Cosa fare
Prosegui il testo sul rapporto tra Bruxelles e Kinshasa, riprendendo subito dopo la sua ultima frase.

*** Testo proposto

Il rapporto Bruxelles-Kinshasa
La questione resta però l’effettiva restituzione. «Serve tempo. Per il momento il Congo non ha chiesto la restituzione di questi beni ma saranno comunque loro a decidere. A nostro avviso è necessario che le autorità belghe stringano un accordo con quelle congolesi per decidere come comportarsi con questi oggetti. E non va trascurato un altro aspetto come la conservazione delle opere. Nel 2019 a Kinshasa hanno sì un Museo Nazionale che però può ospitare solo 12 mila pezzi, mentre altri 38 mila sono conservati in condizioni non ottimali. Nel Paese mancano siti di stoccaggio e personale formato», sostiene il direttore Gryssels. Non ci sono però solo beni museali nella rotta tra Bruxelles e Kinshasa: dovrebbe presto tornare in Africa anche una vera e propria reliquia come il dente di Patrick Lumumba, il fondatore dell’attuale Repubblica Democratica del Congo, morto nel 1961.
Inizialmente prevista nel 2020, la restituzione è stata rinviata al gennaio 2022 a causa della pandemia e potrebbe davvero rappresentare il primo tassello di una rinnovata collaborazione tra autorità belghe e congolesi. Nonostante l’attuale silenzio, infatti, il desiderio del governo di Félix Tshisekedi, presidente della Repubblica Democratica del Congo, è quello di poter ampliare e rendere migliore il proprio Museo Nazionale. «Un giorno, quel patrimonio dovrà tornare nel nostro Paese, ma deve essere fatto in modo organizzato e concertato con i belgi, che dovremo ringraziare per averci aiutato a mantenerlo», dichiarò il presidente all’inaugurazione delle sale espositive di Kinshasa nel 2019.

******
*** Estratti dei record

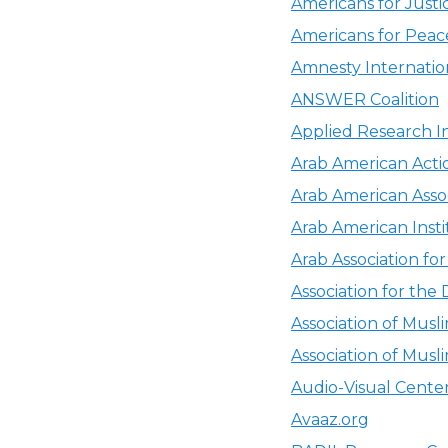
Americans for Justi
Americans for Pea
Amnesty Internation
ANSWER Coalition
Applied Research In
Arab American Act
Arab American Asso
Arab American Insti
Arab Association fo
Association for the
Association of Musl
Association of Musl
Audio-Visual Cente
Avaaz.org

******

Soluzione
La percezione coloniale
Il passaggio di proprietà e l’eventuale accordo di cooperazione con il Congo rappresenterebbe un modo innovativo per il Belgio di affrontare la questione coloniale. «Rappresenterebbe un unicum per tutta Europa, indubbiamente», evidenzia Gryssels. In altri Paesi, come Paesi Bassi, Francia o Germania, la questione si è posta da tempo, senza però arrivare alle conclusioni di Bruxelles.
L’unica a esserci arrivata più vicina è la Francia che, a dicembre 2020, ha approvato all’unanimità in Assemblea Nazionale un disegno di legge che prevede la restituzione di alcuni beni culturali portati nel Paese durante il periodo coloniale come “bottino di guerra” da Stati come il Benin e il Senegal. In Belgio però c’è anche qualcosa di più secondo il direttore. «Da tempo l’approccio belga alla questione è cambiato. Un tempo la schiacciante maggioranza dei belgi era a favore della colonizzazione, oggi i tre quarti sono per un approccio più consapevole, che evidenzi anche i problemi e le criticità», sostiene il direttore. Nel predominio di questa visione incide anche la giovane età dell’esecutivo. «Il governo guidato da Alexander De Croo ha una media di 43 anni: molti dei ministri non hanno mai visto il Congo sotto dominazione belga ma come uno Stato indipendente. Anche questo incide».